IOW, what's missing is a way for apps to easily identify that 'gen15a'
is the best CPU to use on the host, without needing human interaction.

I think this could be solved with a change to query-cpu-definitions
in QEMU, to add an extra 'recommended: bool' attribute to the
CpuDefinitionInfo struct.  This would be defined to be only set for
1 CPU model in the list, and would reflect the recommended CPU model
given the current version of QEMU, kernel and hardware. Or we could
allow 'recommended' to be set for more than 1 CPU, provided we define
an explicit ordering of returned CPU models.

I like the recommended: bool attribute.

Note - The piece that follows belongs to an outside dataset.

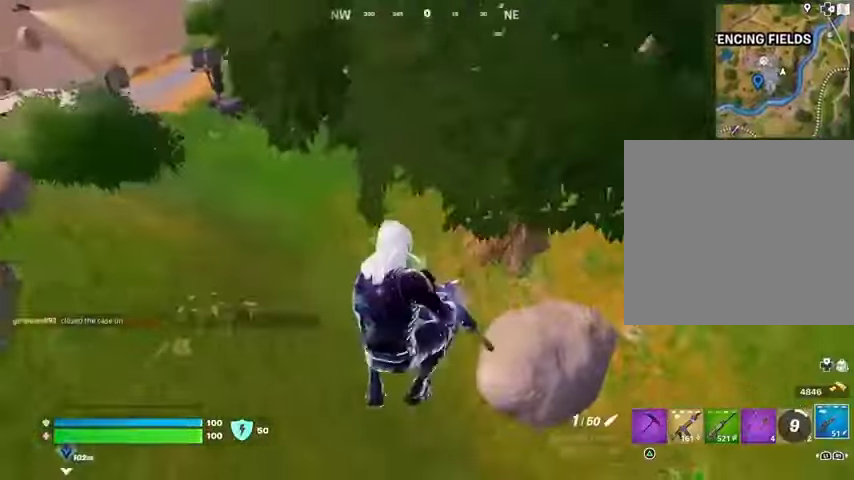
{"buttons": [], "left_stick": "down-left", "right_stick": "center", "events": []}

It should provide what we need.

Would you then also suggest to use this for host-model or only for a new
type like "host-recommended" ?

Neither of those. Libvirt would simply report this attribute in
the information it exposes about CPUs.

OpenStack would explicitly extract this and set it in the XML
for the guest, so that each guest's view of "recommended" is
fixed from the time that guest is first created, rather than
potentially changing on each later boots.

Openstack is one thing, but I think this flag would really be useful
for instantiation without open stack.